I don’t know if I want to try again with squash and zucchini again. For heaven’s sake, everyone can grow zucchini – and I hear tales of two or three plants being so prolific that the people who have them are reduced to dropping bags of ripe zucchini on their neighbor’s doorsteps, ringing the doorbell and running away. But after two years of trying to do just that, I’m beginning to think my garden is squash-cursed. One year, they thrived and blossomed … and then suddenly nothing, and they all developed mushy stems and then died, and the next year they grew to a certain point and then died.  Well, at least I had harvests of fresh beans and salad greens to comfort us, and oodles of little tomatoes the year before. Hope springs eternal, I guess.

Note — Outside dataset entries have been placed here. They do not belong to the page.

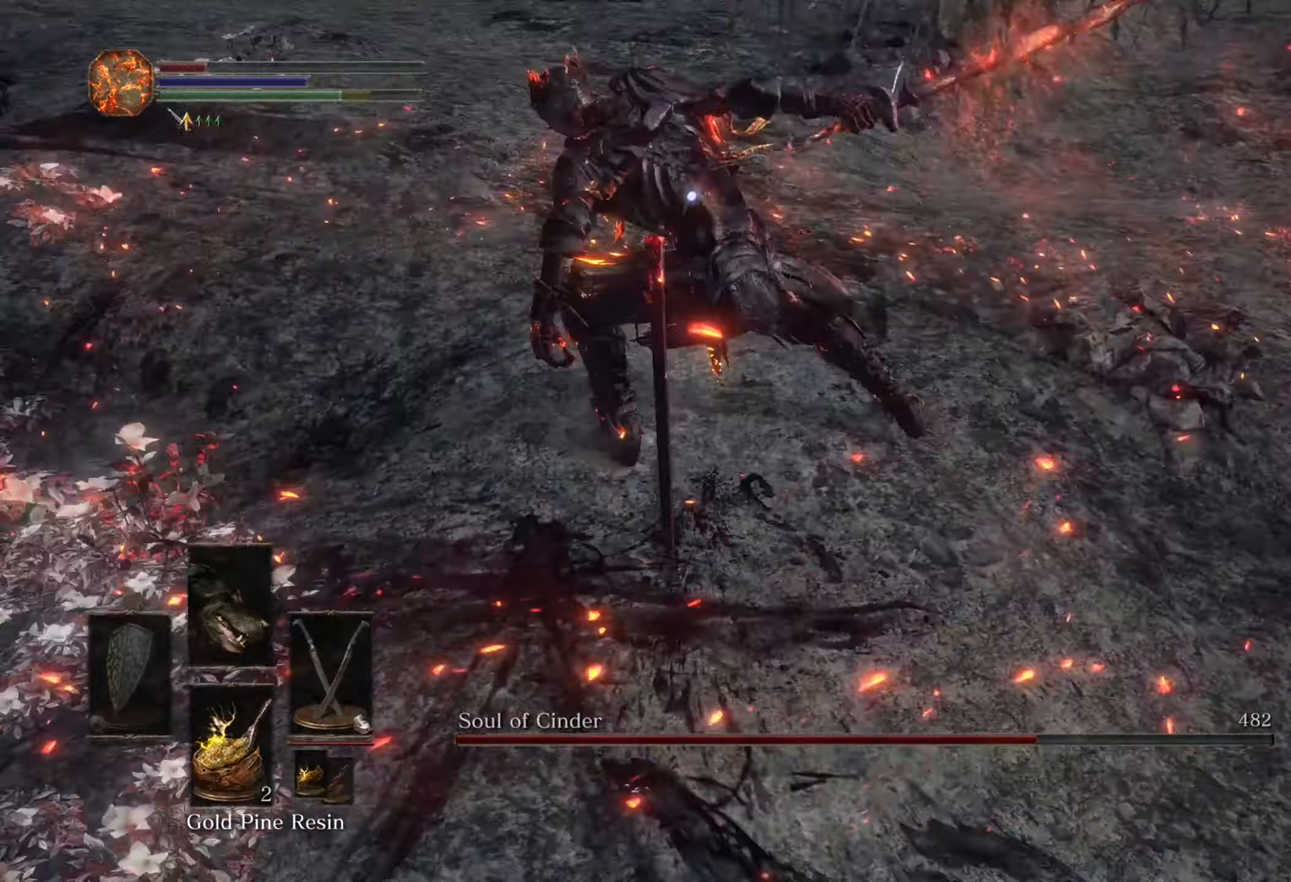
Gameplay with a controller (PlayStation layout); each line is a JSON object with the inputs held at the frame after it. "events" lists button and stick changes between this image and that frame as [ms after this image, input, new state], when the widget could be followed in between. Not read: CIRCLE L3 R2.
{"buttons": [], "left_stick": "up-left", "right_stick": "center", "events": [[300, "left_stick", "up-right"], [433, "left_stick", "up-left"]]}
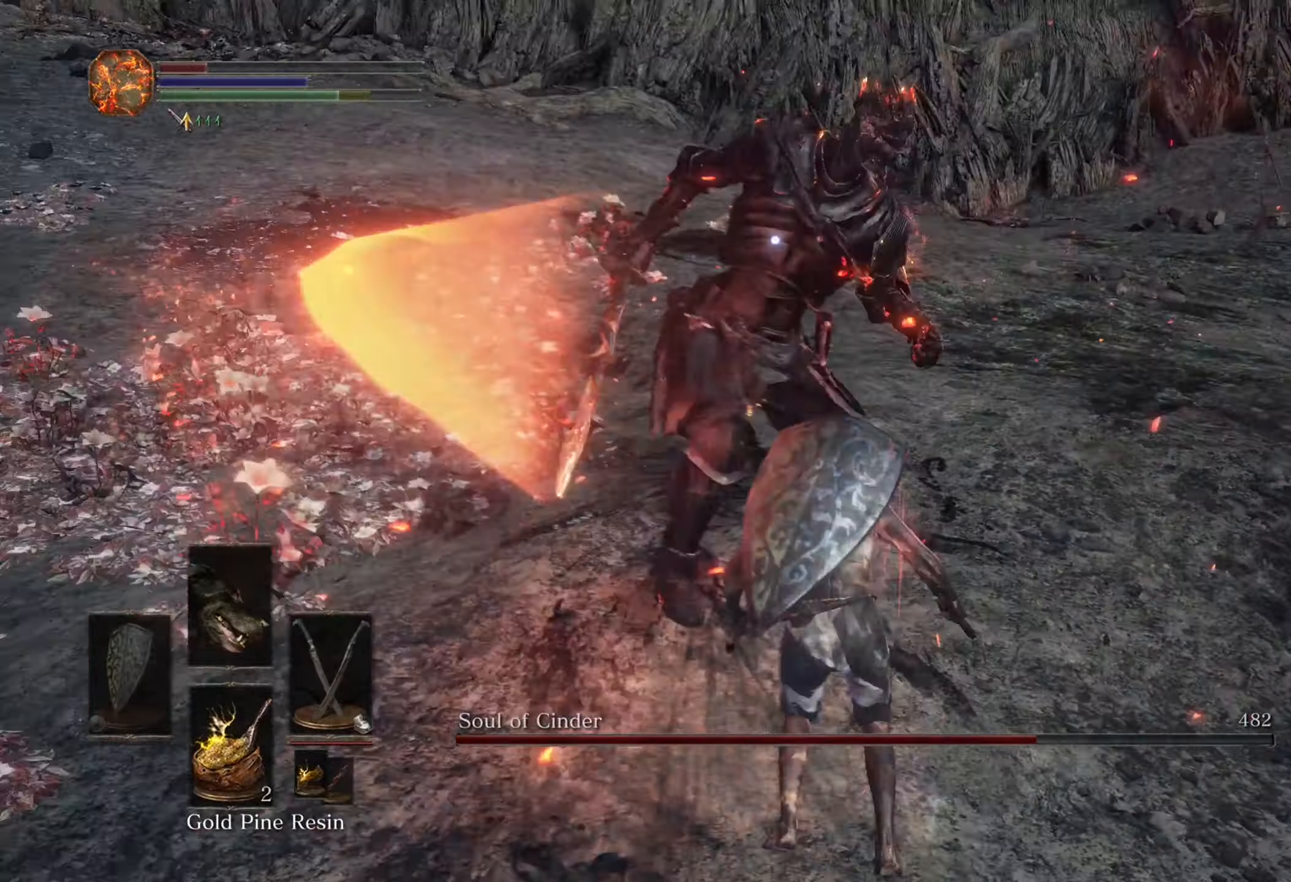
{"buttons": [], "left_stick": "down-right", "right_stick": "center", "events": [[133, "left_stick", "up-right"], [233, "left_stick", "right"], [400, "left_stick", "down-right"]]}
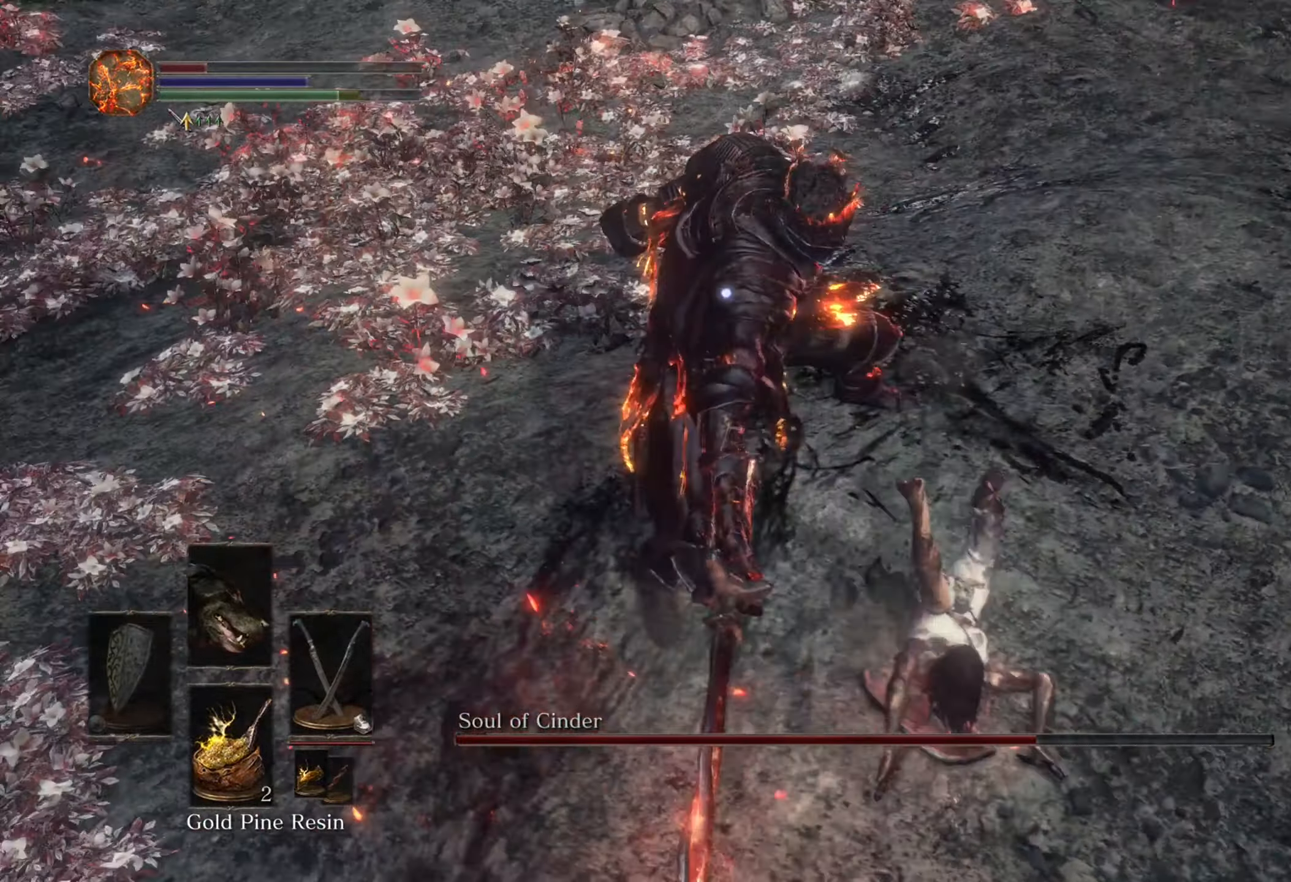
{"buttons": [], "left_stick": "right", "right_stick": "center", "events": [[467, "left_stick", "right"]]}
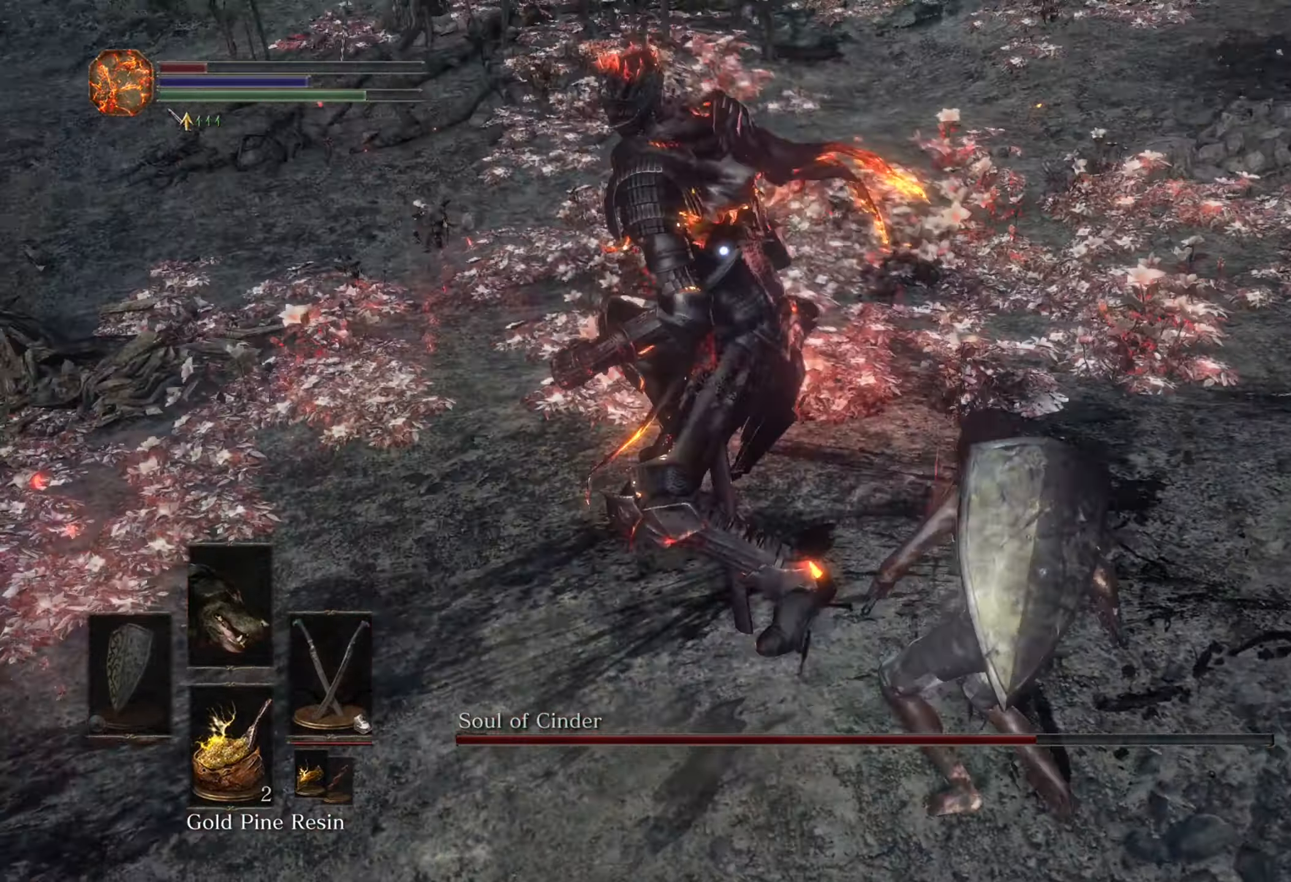
{"buttons": [], "left_stick": "up", "right_stick": "center", "events": [[200, "left_stick", "up-right"], [333, "left_stick", "up"]]}
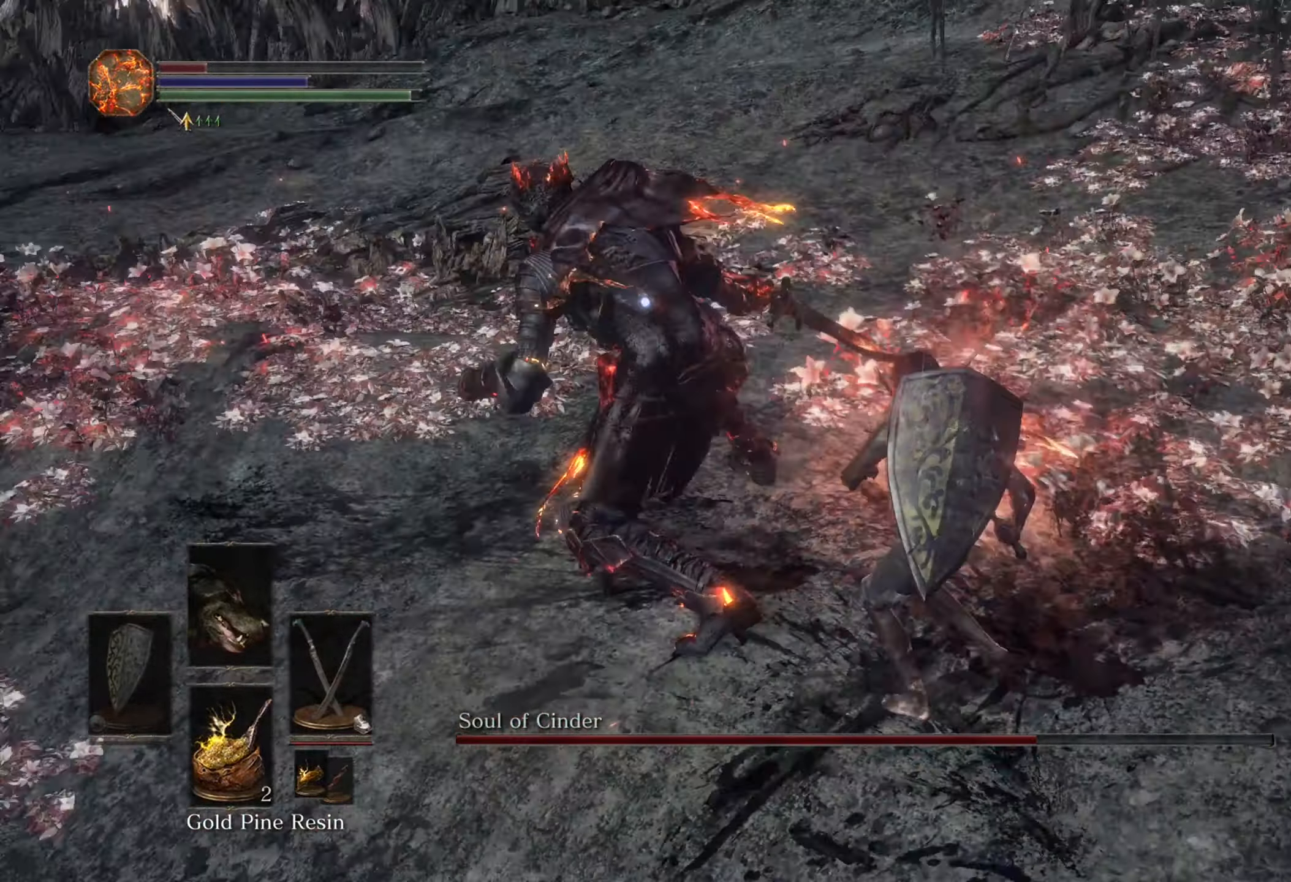
{"buttons": [], "left_stick": "up", "right_stick": "center", "events": [[333, "DPAD_RIGHT", "down"], [367, "DPAD_RIGHT", "up"], [367, "L2", "down"], [433, "L2", "up"]]}
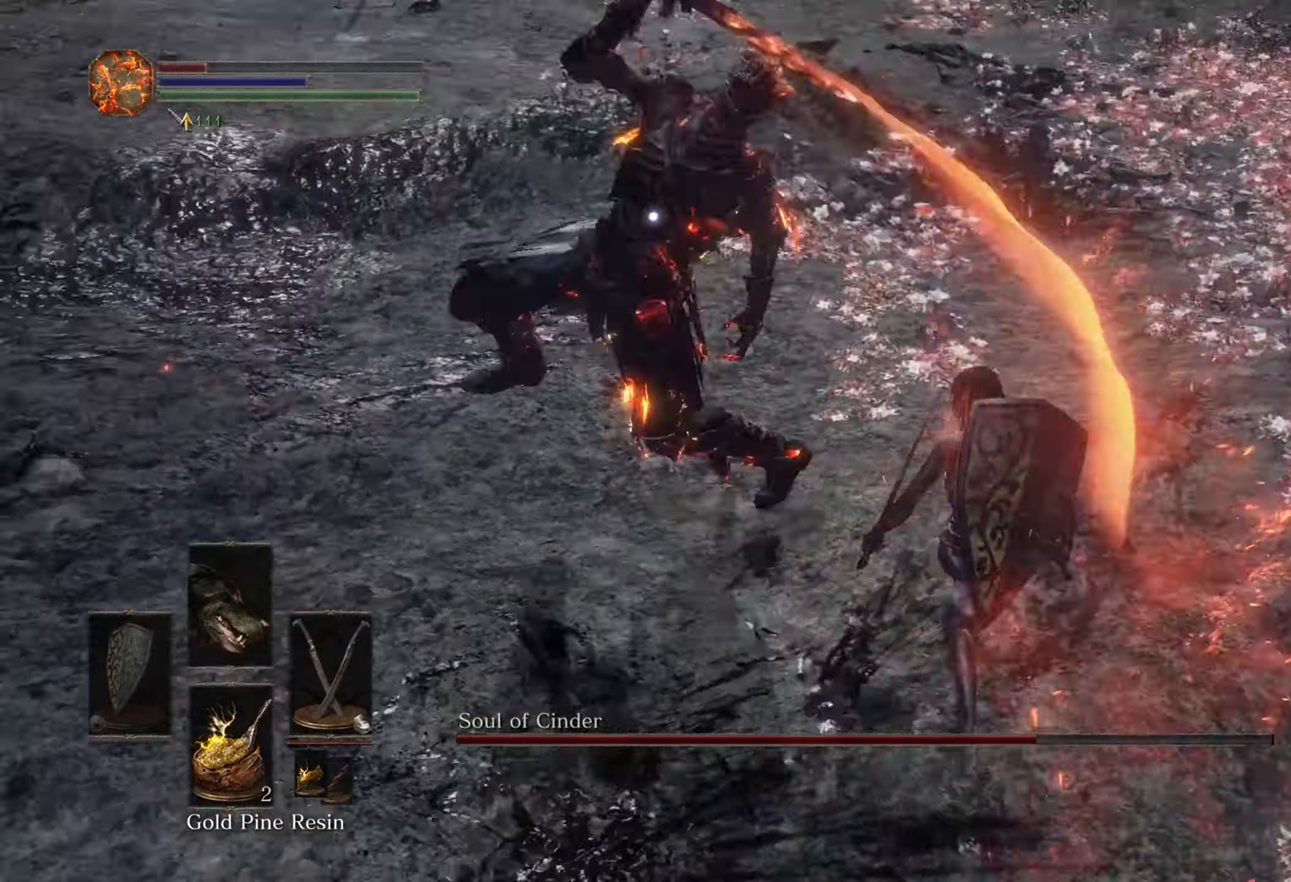
{"buttons": [], "left_stick": "up-left", "right_stick": "center", "events": [[400, "left_stick", "up-left"], [433, "DPAD_RIGHT", "down"], [467, "DPAD_RIGHT", "up"]]}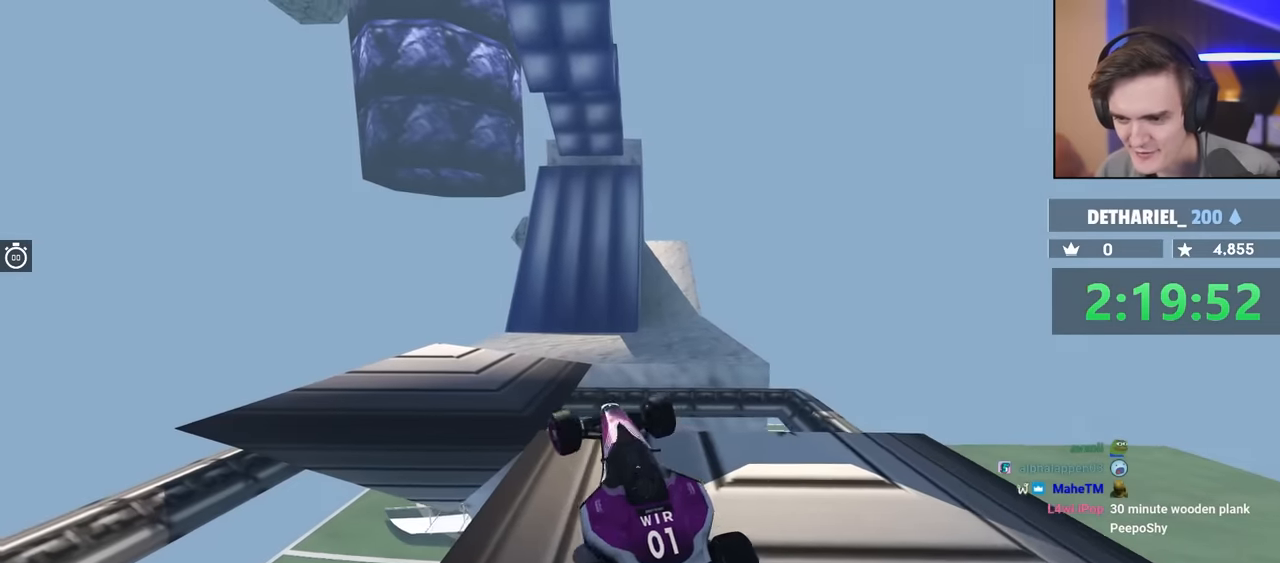
Gameplay with keyboard; each line is a JSON object with the keys held at the frame after it. "events" lists presses ("down") and releases ("up") of "brake", "down", "left", "right" and "up" between this image and that frame as [ms after this image, input, new state], when the widget could be followed in between. No other keys are recorded. Mouse input is not recorded. Key names are as the overlay labels them; some are game actions (e.g. jump) rather than physical keys.
{"keys": ["up"], "events": [[16, "up", "down"], [333, "left", "down"], [483, "left", "up"]]}
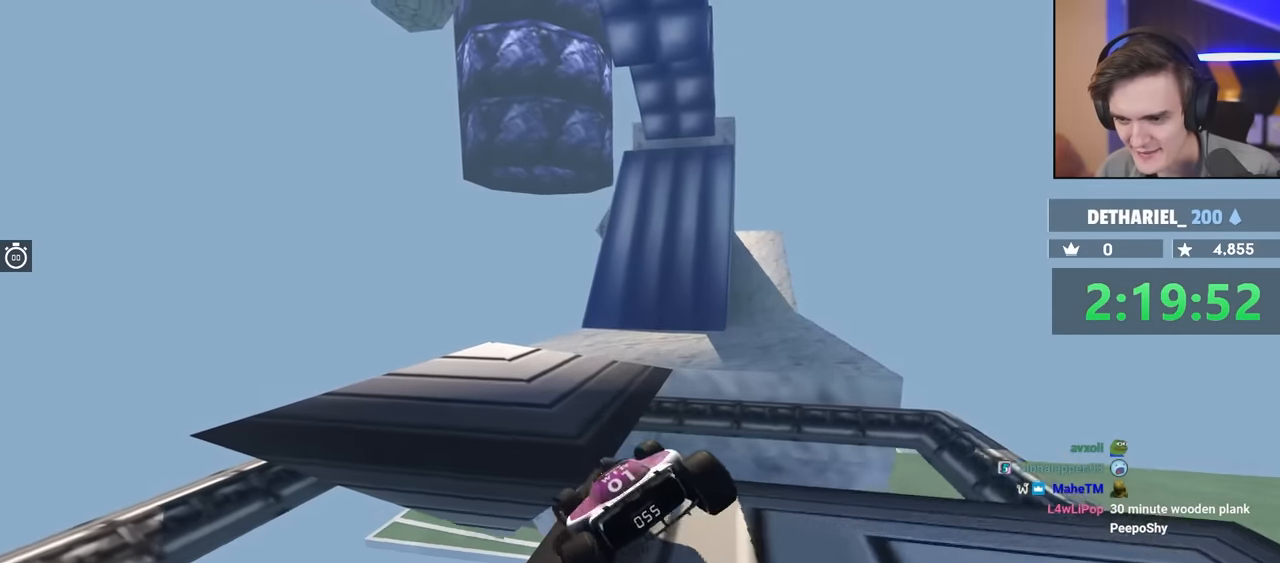
{"keys": ["right", "up"], "events": [[16, "right", "down"]]}
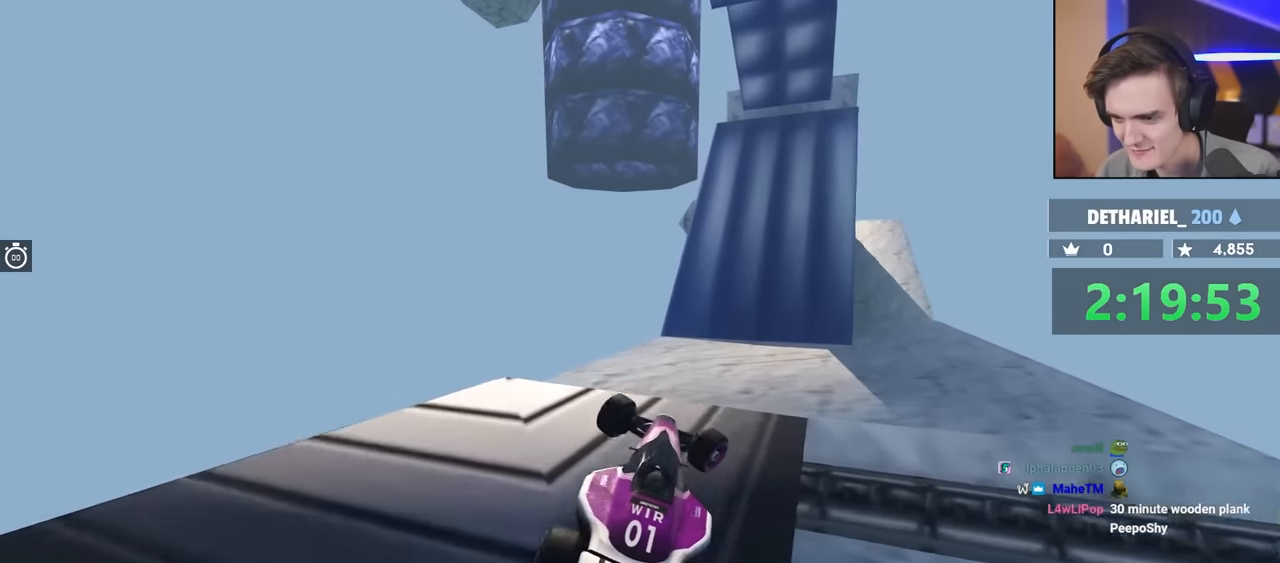
{"keys": ["up"], "events": [[283, "right", "up"]]}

I also west as far as to buy a pair of fruit tree saplings, upon seeing them for sale at Sam’s Club a month ago; a plum and a peach. Now I regret not picking up an apple tree as well – I have room for them all, now that the big tree is cut back. So far, the peach is shyly putting out some buds, the plum is just sitting there sullenly – but it’s not dead yet. The field beyond the back fence has largely been built over in the years since I bought my house, so there are stretches of it now that could do with a good masking from a deciduous tree in summer – and looking how a couple of the trees that I did plant early on kept growing and growing and growing – well, there is hope for the plum and the peach.

How it looked in April, 2012

How it looked in April, 2012

The firecracker plant and the penstemon bushes – which had all the leaves on them killed by the frost are coming back as well. They always do, even though sometimes I have to cut them down almost to the bare ground. When they are going full-bore, they form a pair of sprawling shrubs, one covered with orange and the other with red flowers – which the humming birds love. Right now, with everything either just leafing out or a week out from being planted, the garden still looks pretty bare, but at the rate that the days are warming up, it will not be long in that condition.